Abstract
With the emergence of a Turkish Republic and the mandate territories of Iraq and Syria after the First World War, national and imperial administrations in these new states began planning a series of projects on the Euphrates and Tigris rivers. These plans included new dams, bridges, irrigation and flood control works. The schemes submitted for the two rivers illustrate the aims of development ideologies during the inter-war period as well as understandings of what constituted a modern state. Many of these envisioned water projects were eventually constructed after the Second World War, dramatically altering the flow of the two rivers and remaking the environment of the basin.
My research argues that water projects on the two rivers also shaped the environment of state and society by facilitating the rise of a modern bureaucracy, centralizing control over natural resources, justifying new techniques to manage populations, and opening avenues for international intervention. Moreover, the consequences of these changes were not always what governments in Baghdad, Ankara and Damascus intended, producing for local inhabitants a fractured and in many cases discriminative experience of technological advancement and economic “development.”
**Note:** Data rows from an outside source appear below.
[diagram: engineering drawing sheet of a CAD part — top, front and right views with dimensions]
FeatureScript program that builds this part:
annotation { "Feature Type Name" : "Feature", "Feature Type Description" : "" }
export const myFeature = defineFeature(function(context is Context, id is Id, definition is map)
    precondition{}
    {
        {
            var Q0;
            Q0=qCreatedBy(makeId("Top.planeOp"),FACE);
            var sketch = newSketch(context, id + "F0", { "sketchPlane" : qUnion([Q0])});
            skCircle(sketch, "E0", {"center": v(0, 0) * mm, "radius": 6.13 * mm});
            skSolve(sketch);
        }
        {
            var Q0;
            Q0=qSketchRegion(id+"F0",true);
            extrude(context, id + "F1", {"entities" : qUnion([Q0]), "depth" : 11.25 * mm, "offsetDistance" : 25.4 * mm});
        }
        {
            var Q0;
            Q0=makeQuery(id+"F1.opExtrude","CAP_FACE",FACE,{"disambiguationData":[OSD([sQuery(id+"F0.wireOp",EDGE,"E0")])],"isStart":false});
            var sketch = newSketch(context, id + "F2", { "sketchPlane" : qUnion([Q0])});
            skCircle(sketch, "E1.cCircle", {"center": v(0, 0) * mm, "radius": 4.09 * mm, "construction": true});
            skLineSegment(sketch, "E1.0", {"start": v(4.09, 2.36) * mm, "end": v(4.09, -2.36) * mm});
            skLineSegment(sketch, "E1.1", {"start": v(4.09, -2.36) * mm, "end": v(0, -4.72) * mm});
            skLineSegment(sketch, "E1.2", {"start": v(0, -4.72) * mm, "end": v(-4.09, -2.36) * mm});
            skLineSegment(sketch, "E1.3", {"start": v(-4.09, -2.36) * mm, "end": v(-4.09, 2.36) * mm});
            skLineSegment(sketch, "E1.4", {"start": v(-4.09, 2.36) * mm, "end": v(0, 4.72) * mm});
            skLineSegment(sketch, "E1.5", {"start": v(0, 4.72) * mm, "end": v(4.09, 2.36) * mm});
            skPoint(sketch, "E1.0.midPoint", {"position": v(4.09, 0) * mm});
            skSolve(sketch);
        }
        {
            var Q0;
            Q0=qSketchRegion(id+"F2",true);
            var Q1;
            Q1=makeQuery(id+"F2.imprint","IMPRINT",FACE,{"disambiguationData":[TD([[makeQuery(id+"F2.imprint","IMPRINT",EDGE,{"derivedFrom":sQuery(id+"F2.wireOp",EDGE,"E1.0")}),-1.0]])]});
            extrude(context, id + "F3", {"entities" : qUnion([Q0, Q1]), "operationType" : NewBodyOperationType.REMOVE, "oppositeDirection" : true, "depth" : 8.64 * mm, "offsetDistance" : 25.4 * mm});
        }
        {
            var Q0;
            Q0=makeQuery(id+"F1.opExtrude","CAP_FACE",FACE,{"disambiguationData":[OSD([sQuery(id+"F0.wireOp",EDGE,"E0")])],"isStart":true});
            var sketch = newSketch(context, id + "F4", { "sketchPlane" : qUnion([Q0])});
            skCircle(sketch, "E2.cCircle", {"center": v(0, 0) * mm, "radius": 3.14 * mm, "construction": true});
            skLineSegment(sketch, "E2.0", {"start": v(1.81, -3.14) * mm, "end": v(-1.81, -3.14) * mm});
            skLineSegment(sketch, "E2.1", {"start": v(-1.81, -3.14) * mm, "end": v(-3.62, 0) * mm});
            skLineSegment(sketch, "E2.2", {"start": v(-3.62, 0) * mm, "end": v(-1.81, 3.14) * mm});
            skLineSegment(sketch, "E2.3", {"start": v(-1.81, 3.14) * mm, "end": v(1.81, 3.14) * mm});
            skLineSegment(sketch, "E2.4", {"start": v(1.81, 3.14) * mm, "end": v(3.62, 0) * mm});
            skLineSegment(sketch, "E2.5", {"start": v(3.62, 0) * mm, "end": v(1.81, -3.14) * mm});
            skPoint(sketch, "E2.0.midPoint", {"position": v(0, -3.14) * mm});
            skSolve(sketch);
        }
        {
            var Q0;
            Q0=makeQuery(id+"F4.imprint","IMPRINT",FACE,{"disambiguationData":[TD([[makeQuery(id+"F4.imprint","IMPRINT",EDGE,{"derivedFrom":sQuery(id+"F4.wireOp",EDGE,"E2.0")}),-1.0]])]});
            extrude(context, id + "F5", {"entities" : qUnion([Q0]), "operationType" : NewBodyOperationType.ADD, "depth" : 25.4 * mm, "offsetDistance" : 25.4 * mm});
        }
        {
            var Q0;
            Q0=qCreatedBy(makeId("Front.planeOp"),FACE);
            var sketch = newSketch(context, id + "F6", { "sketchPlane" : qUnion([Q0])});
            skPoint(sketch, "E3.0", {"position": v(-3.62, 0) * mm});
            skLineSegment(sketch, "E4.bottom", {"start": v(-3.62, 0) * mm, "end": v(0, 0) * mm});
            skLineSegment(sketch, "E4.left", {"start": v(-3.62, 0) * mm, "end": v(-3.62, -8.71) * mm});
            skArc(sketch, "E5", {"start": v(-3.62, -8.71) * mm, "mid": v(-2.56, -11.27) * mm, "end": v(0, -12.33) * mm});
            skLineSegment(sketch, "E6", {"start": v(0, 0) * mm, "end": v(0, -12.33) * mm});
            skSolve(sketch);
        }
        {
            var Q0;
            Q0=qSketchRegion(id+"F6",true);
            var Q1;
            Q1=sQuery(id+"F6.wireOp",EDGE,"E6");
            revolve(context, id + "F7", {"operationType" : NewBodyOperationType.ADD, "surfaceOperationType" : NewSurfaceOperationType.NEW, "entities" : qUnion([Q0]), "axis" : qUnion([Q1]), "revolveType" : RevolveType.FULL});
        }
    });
Drawing from an array of primary sources, including government sources, memoirs, and local and national periodicals, this paper explores the planning and implementation of projects in each of the three states. I focus in particular on French plans for a large dam on the Syrian stretch of the Euphrates, the Samarra and al-Ramadi works north of Baghdad, and the Keban dam and hydroelectric station in Turkey. By examining these projects in combination, I expose the political ideas and processes involved in shaping the entire river basin, revealing a story of state formation that is regional rather than bounded by national frontiers.